REQUIRED TASKS:
1. From the advice on helping a shy child adjust to school below, return verbatim the part that opens with the words containing "Find A Preschool" and closes with "with each other.".
2. Answer these questions using the advice on helping a shy child adjust to school given below.
(a) According to the text, what do people who share the same weirdness become?
(b) During which parts of the school day does the text say the child will meet other kids?
(c) What size of classroom does the text recommend looking for in a preschool for a highly introverted child?

SOURCE EXTRACT:
++++++++
Talk Them Out of Self-Doubt
They may not have any friends at school or they’ve faced scenarios where they feel like they’re “weird” to be friends with anyone. Of course, the negativity can bring in some self-doubt but remind them that they can be friends with anyone and that they shouldn’t be shy because of who they are as people. Remind them that everyone is weird in their own way and that people who share the same weirdness become friends! Help them become confident in putting themselves out there to meet new people during school.
Preparation is Key
It’s no doubt that preparing them for school can be quite the challenge. When it comes to being introduced to an unfamiliar environment, new scenarios can be daunting for a shy child, especially when it comes introducing themselves to other people. Let them know that they may be seated with other people they don’t know too well and that they will meet other kids during recess and lunch. If they know what to expect, their anxiety can be reduced, making it easier for them to transition to school.
Find A Preschool That Suits Their Personality
If you know you’re child is highly introverted and shy, enrol them in a preschool that allows teachers to have smaller-sized classrooms. Working in an environment that suits their personality can allow them to thrive academically and creatively. It will also provide them the opportunity to get to know their peers more closely, providing room to bond with each other.
++++++++
GIVEN INFORMATION:
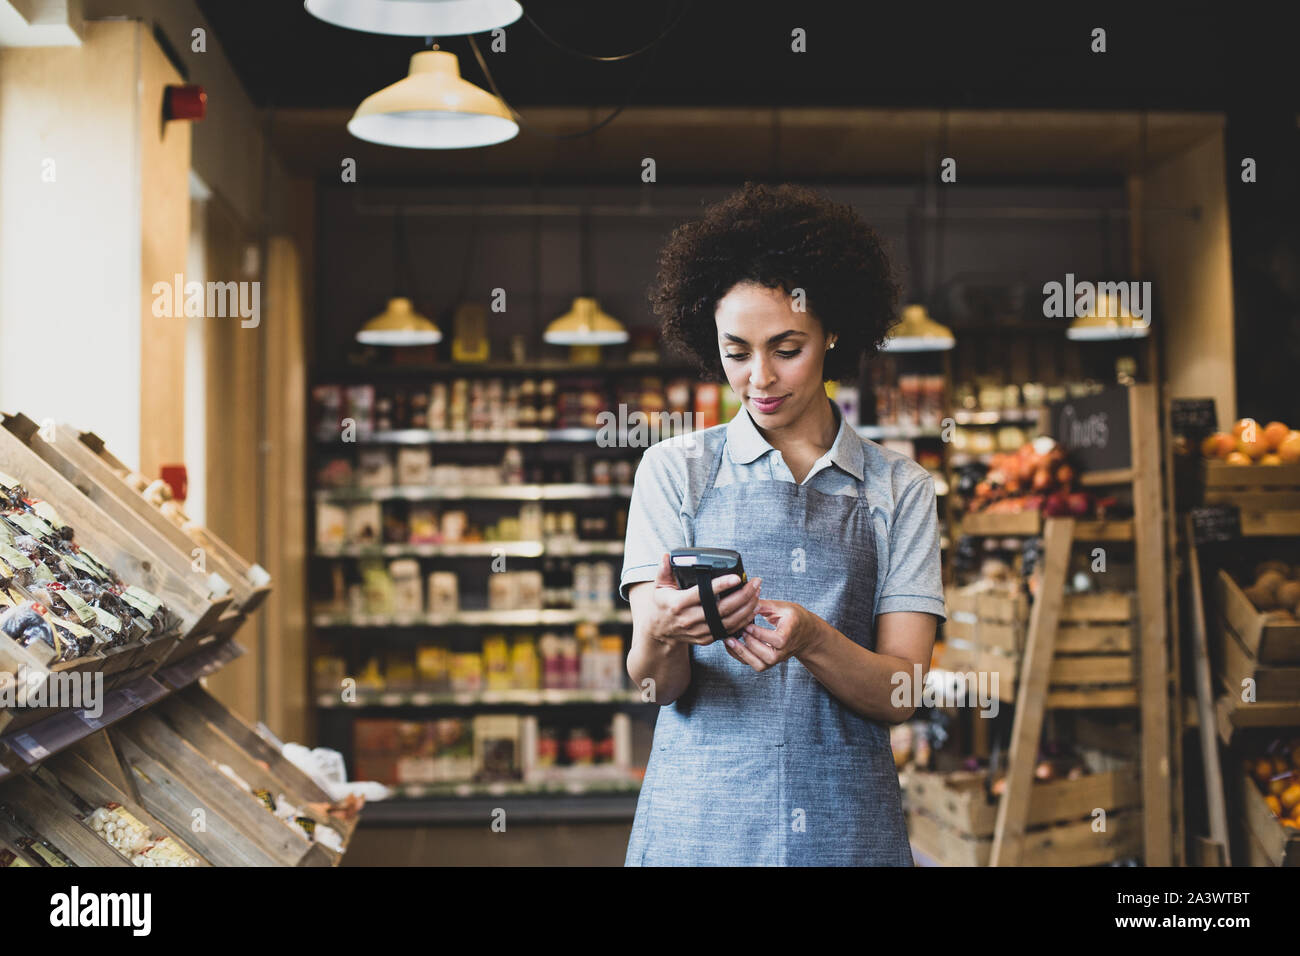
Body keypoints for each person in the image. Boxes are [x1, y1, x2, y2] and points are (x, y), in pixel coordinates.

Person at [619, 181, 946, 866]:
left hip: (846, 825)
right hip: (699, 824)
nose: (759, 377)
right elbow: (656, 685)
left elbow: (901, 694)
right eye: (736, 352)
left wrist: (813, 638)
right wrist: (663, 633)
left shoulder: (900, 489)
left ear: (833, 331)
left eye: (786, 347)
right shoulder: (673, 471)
++++++++
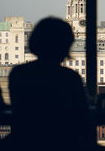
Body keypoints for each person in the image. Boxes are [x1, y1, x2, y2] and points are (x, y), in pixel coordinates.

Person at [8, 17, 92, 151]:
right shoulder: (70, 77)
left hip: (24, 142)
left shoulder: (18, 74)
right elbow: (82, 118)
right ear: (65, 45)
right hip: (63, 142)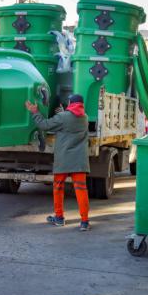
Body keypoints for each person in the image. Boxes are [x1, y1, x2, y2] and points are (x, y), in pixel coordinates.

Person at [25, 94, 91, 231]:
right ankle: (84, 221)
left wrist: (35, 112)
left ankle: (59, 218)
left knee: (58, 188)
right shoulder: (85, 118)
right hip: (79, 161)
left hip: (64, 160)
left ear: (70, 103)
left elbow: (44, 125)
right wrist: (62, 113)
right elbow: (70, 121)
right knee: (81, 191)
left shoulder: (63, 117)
++++++++
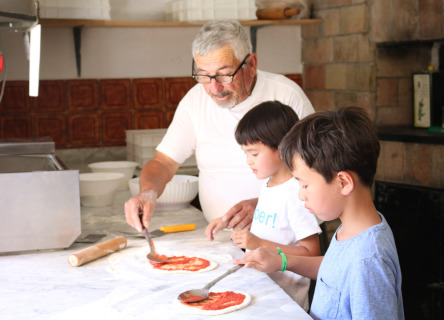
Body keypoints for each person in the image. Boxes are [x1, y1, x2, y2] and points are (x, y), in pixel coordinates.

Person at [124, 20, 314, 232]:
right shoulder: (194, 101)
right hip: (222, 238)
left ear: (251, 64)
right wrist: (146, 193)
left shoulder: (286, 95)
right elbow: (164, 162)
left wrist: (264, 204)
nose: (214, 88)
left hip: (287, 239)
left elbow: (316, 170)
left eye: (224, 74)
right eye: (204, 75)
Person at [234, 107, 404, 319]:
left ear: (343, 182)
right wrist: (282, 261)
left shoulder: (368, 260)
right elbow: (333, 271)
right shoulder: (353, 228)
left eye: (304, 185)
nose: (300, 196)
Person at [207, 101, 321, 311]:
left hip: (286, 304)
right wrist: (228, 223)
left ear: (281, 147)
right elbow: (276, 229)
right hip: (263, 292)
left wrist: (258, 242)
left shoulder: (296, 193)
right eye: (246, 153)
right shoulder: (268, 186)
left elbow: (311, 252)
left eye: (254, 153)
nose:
++++++++
SOLUTIONS PER TASK:
1.
Find A Preschool That Suits Their Personality
If you know you’re child is highly introverted and shy, enrol them in a preschool that allows teachers to have smaller-sized classrooms. Working in an environment that suits their personality can allow them to thrive academically and creatively. It will also provide them the opportunity to get to know their peers more closely, providing room to bond with each other.

2.
(a) They become friends.
(b) During recess and lunch.
(c) Smaller-sized classrooms.